Only the lines from the one with "left_click(325, 195)" through the last line of the records below belong in your answer, reproduced exactly and with the pictures left out.
START Given entries
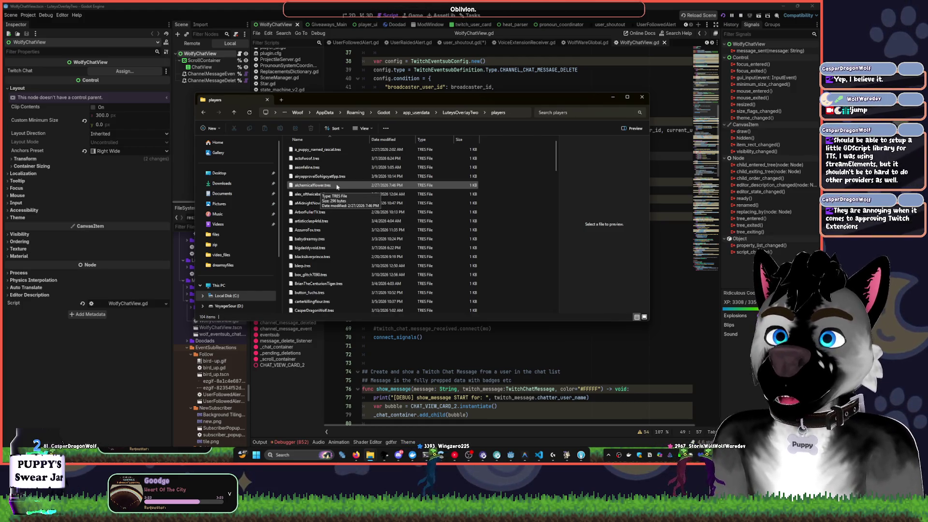
scroll(503, 199, "down", 10)
scroll(507, 199, "down", 10)
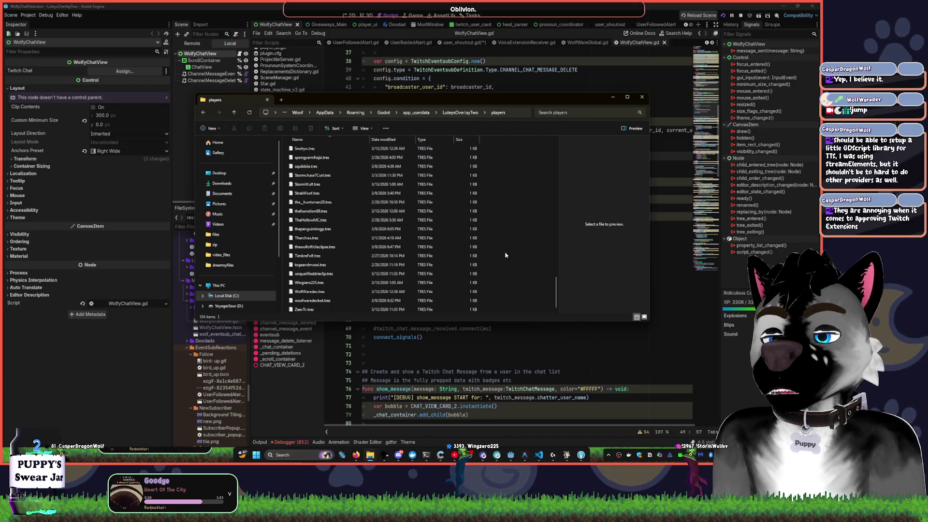
left_click(360, 265)
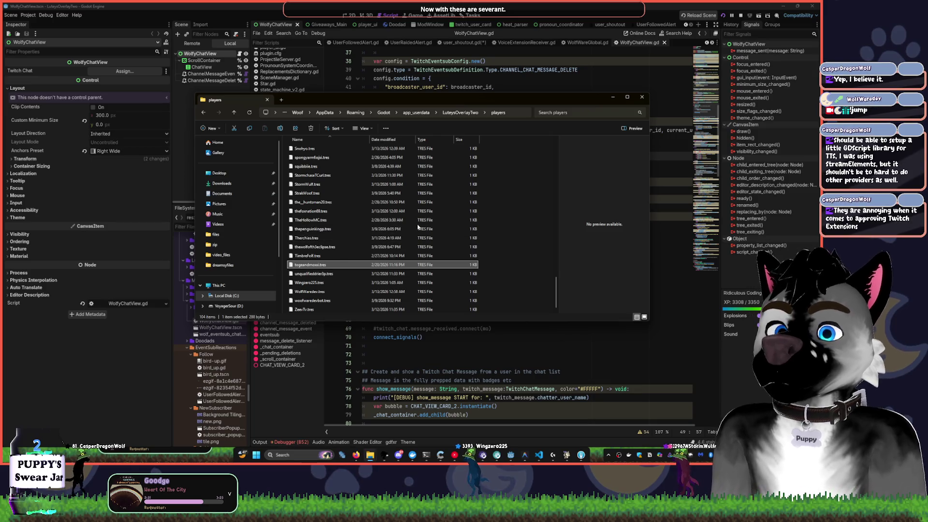
key("alt+Left")
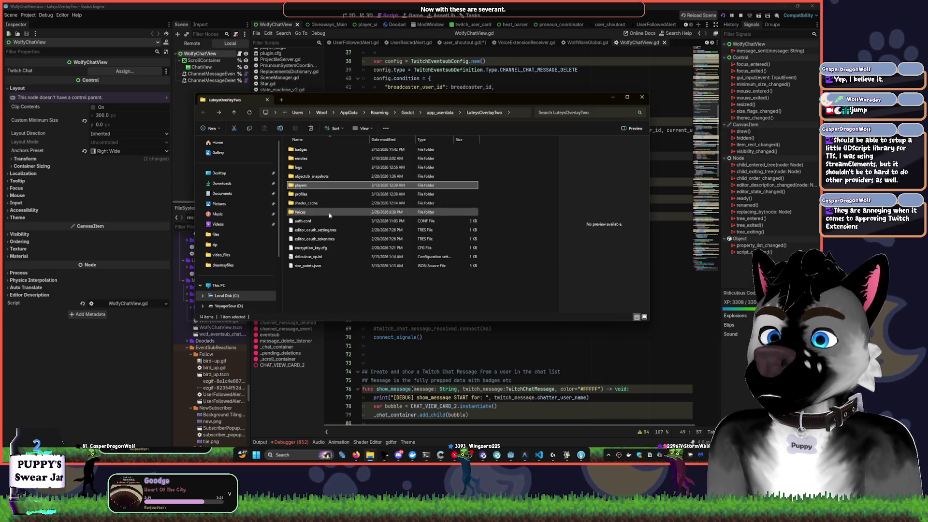
Step: Peek into shader_cache, then open star_points.json in an editor
left_click(325, 195)
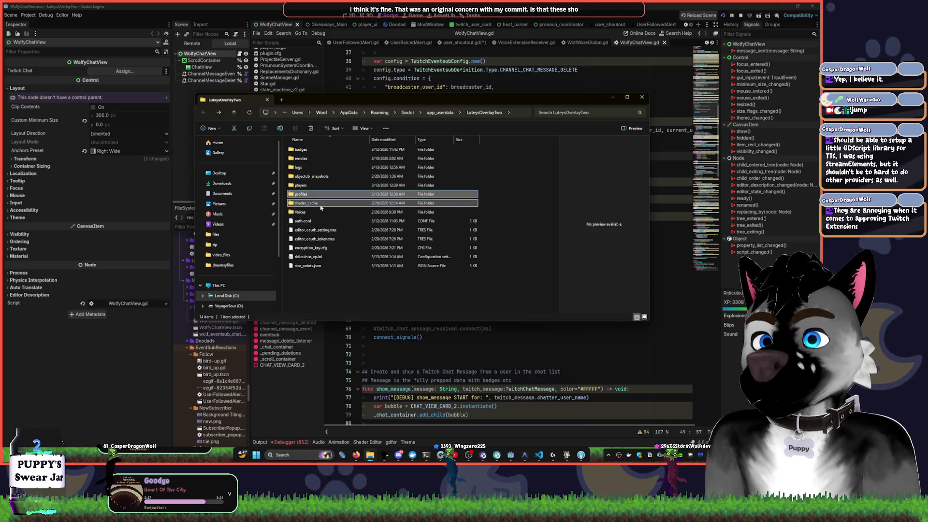
double_click(391, 204)
key("alt+Left")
END Given entries
**Response area**
left_click(325, 195)
double_click(391, 204)
key("alt+Left")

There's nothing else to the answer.